◆ **TASK REQUIREMENTS**
Write out the text of the listing below word for word, leaving the pictures out.

◆ **DATA**
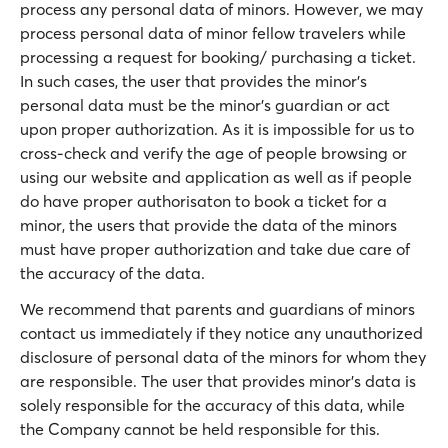
process any personal data of minors. However, we may
process personal data of minor fellow travelers while
processing a request for booking/ purchasing a ticket.
In such cases, the user that provides the minor’s
personal data must be the minor’s guardian or act
upon proper authorization. Αs it is impossible for us to
cross-check and verify the age of people browsing or
using our website and application as well as if people
do have proper authorisaton to book a ticket for a
minor, the users that provide the data of the minors
must have proper authorization and take due care of
the accuracy of the data.
We recommend that parents and guardians of minors
contact us immediately if they notice any unauthorized
disclosure of personal data of the minors for whom they
are responsible. The user that provides minor’s data is
solely responsible for the accuracy of this data, while
the Company cannot be held responsible for this.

◆ **TASK RESPONSE**
process any personal data of minors. However, we may
process personal data of minor fellow travelers while
processing a request for booking/ purchasing a ticket.
In such cases, the user that provides the minor’s
personal data must be the minor’s guardian or act
upon proper authorization. Αs it is impossible for us to
cross-check and verify the age of people browsing or
using our website and application as well as if people
do have proper authorisaton to book a ticket for a
minor, the users that provide the data of the minors
must have proper authorization and take due care of
the accuracy of the data.
We recommend that parents and guardians of minors
contact us immediately if they notice any unauthorized
disclosure of personal data of the minors for whom they
are responsible. The user that provides minor’s data is
solely responsible for the accuracy of this data, while
the Company cannot be held responsible for this.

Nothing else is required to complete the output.